- [Data under study]
⁂

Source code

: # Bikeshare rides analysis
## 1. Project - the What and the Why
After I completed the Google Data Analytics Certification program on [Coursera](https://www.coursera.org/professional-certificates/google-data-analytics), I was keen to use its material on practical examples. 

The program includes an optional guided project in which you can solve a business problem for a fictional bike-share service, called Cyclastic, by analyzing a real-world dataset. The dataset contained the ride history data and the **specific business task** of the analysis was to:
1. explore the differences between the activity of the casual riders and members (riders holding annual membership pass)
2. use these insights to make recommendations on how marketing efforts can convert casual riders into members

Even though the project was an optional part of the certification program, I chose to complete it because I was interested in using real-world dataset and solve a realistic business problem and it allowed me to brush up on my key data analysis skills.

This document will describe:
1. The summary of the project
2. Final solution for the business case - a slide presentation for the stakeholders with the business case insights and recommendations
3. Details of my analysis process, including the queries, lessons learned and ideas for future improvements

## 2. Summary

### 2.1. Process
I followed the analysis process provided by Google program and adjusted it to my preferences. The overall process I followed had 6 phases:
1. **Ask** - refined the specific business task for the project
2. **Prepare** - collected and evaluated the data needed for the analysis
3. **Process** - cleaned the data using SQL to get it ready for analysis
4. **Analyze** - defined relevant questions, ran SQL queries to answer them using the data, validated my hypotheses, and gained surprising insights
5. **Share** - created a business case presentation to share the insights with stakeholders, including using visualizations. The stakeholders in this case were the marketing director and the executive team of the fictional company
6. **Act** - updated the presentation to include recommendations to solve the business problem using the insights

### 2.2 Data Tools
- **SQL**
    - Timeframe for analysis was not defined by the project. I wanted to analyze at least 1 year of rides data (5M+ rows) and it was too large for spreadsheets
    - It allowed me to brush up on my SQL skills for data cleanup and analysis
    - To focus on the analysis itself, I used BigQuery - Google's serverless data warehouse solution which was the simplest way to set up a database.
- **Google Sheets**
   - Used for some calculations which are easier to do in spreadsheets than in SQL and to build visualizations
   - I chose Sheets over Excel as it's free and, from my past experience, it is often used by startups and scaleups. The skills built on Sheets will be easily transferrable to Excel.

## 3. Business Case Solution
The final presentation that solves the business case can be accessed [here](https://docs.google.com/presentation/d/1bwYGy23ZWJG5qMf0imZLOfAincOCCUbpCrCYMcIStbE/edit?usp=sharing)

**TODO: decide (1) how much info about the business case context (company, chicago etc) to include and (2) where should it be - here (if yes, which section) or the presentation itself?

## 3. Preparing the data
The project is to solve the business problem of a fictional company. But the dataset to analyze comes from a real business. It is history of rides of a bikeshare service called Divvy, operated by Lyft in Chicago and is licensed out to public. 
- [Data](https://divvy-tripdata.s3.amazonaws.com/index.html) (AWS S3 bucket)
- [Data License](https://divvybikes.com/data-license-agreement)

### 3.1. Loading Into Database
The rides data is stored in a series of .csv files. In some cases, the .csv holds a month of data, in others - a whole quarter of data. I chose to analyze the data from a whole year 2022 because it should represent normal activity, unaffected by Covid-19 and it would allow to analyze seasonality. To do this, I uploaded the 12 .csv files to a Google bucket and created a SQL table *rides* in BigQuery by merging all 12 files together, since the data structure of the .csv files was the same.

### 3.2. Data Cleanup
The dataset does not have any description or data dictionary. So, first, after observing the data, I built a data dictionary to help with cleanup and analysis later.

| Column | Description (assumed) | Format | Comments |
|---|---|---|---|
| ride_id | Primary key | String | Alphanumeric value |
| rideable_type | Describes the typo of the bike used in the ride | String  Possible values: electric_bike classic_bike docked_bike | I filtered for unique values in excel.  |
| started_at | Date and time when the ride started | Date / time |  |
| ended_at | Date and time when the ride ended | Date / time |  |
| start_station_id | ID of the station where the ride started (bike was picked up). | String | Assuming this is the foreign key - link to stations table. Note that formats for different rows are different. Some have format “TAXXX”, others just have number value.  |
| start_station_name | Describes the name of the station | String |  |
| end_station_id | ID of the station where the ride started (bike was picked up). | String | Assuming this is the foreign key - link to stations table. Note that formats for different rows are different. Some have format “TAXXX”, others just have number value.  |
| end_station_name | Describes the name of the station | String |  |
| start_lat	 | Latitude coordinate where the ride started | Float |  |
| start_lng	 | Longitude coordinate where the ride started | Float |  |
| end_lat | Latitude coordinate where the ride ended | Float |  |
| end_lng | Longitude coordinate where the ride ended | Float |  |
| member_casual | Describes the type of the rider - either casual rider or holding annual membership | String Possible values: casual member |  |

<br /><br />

⁂

- [Aim of the task]
Reproduce the items above in full, putting "decision makers" in place of every "stakeholders" and leaving everything else unchanged.

- [Solution for this task]
Source code

: # Bikeshare rides analysis
## 1. Project - the What and the Why
After I completed the Google Data Analytics Certification program on [Coursera](https://www.coursera.org/professional-certificates/google-data-analytics), I was keen to use its material on practical examples. 

The program includes an optional guided project in which you can solve a business problem for a fictional bike-share service, called Cyclastic, by analyzing a real-world dataset. The dataset contained the ride history data and the **specific business task** of the analysis was to:
1. explore the differences between the activity of the casual riders and members (riders holding annual membership pass)
2. use these insights to make recommendations on how marketing efforts can convert casual riders into members

Even though the project was an optional part of the certification program, I chose to complete it because I was interested in using real-world dataset and solve a realistic business problem and it allowed me to brush up on my key data analysis skills.

This document will describe:
1. The summary of the project
2. Final solution for the business case - a slide presentation for the decision makers with the business case insights and recommendations
3. Details of my analysis process, including the queries, lessons learned and ideas for future improvements

## 2. Summary

### 2.1. Process
I followed the analysis process provided by Google program and adjusted it to my preferences. The overall process I followed had 6 phases:
1. **Ask** - refined the specific business task for the project
2. **Prepare** - collected and evaluated the data needed for the analysis
3. **Process** - cleaned the data using SQL to get it ready for analysis
4. **Analyze** - defined relevant questions, ran SQL queries to answer them using the data, validated my hypotheses, and gained surprising insights
5. **Share** - created a business case presentation to share the insights with decision makers, including using visualizations. The decision makers in this case were the marketing director and the executive team of the fictional company
6. **Act** - updated the presentation to include recommendations to solve the business problem using the insights

### 2.2 Data Tools
- **SQL**
    - Timeframe for analysis was not defined by the project. I wanted to analyze at least 1 year of rides data (5M+ rows) and it was too large for spreadsheets
    - It allowed me to brush up on my SQL skills for data cleanup and analysis
    - To focus on the analysis itself, I used BigQuery - Google's serverless data warehouse solution which was the simplest way to set up a database.
- **Google Sheets**
   - Used for some calculations which are easier to do in spreadsheets than in SQL and to build visualizations
   - I chose Sheets over Excel as it's free and, from my past experience, it is often used by startups and scaleups. The skills built on Sheets will be easily transferrable to Excel.

## 3. Business Case Solution
The final presentation that solves the business case can be accessed [here](https://docs.google.com/presentation/d/1bwYGy23ZWJG5qMf0imZLOfAincOCCUbpCrCYMcIStbE/edit?usp=sharing)

**TODO: decide (1) how much info about the business case context (company, chicago etc) to include and (2) where should it be - here (if yes, which section) or the presentation itself?

## 3. Preparing the data
The project is to solve the business problem of a fictional company. But the dataset to analyze comes from a real business. It is history of rides of a bikeshare service called Divvy, operated by Lyft in Chicago and is licensed out to public. 
- [Data](https://divvy-tripdata.s3.amazonaws.com/index.html) (AWS S3 bucket)
- [Data License](https://divvybikes.com/data-license-agreement)

### 3.1. Loading Into Database
The rides data is stored in a series of .csv files. In some cases, the .csv holds a month of data, in others - a whole quarter of data. I chose to analyze the data from a whole year 2022 because it should represent normal activity, unaffected by Covid-19 and it would allow to analyze seasonality. To do this, I uploaded the 12 .csv files to a Google bucket and created a SQL table *rides* in BigQuery by merging all 12 files together, since the data structure of the .csv files was the same.

### 3.2. Data Cleanup
The dataset does not have any description or data dictionary. So, first, after observing the data, I built a data dictionary to help with cleanup and analysis later.

| Column | Description (assumed) | Format | Comments |
|---|---|---|---|
| ride_id | Primary key | String | Alphanumeric value |
| rideable_type | Describes the typo of the bike used in the ride | String  Possible values: electric_bike classic_bike docked_bike | I filtered for unique values in excel.  |
| started_at | Date and time when the ride started | Date / time |  |
| ended_at | Date and time when the ride ended | Date / time |  |
| start_station_id | ID of the station where the ride started (bike was picked up). | String | Assuming this is the foreign key - link to stations table. Note that formats for different rows are different. Some have format “TAXXX”, others just have number value.  |
| start_station_name | Describes the name of the station | String |  |
| end_station_id | ID of the station where the ride started (bike was picked up). | String | Assuming this is the foreign key - link to stations table. Note that formats for different rows are different. Some have format “TAXXX”, others just have number value.  |
| end_station_name | Describes the name of the station | String |  |
| start_lat	 | Latitude coordinate where the ride started | Float |  |
| start_lng	 | Longitude coordinate where the ride started | Float |  |
| end_lat | Latitude coordinate where the ride ended | Float |  |
| end_lng | Longitude coordinate where the ride ended | Float |  |
| member_casual | Describes the type of the rider - either casual rider or holding annual membership | String Possible values: casual member |  |

<br /><br />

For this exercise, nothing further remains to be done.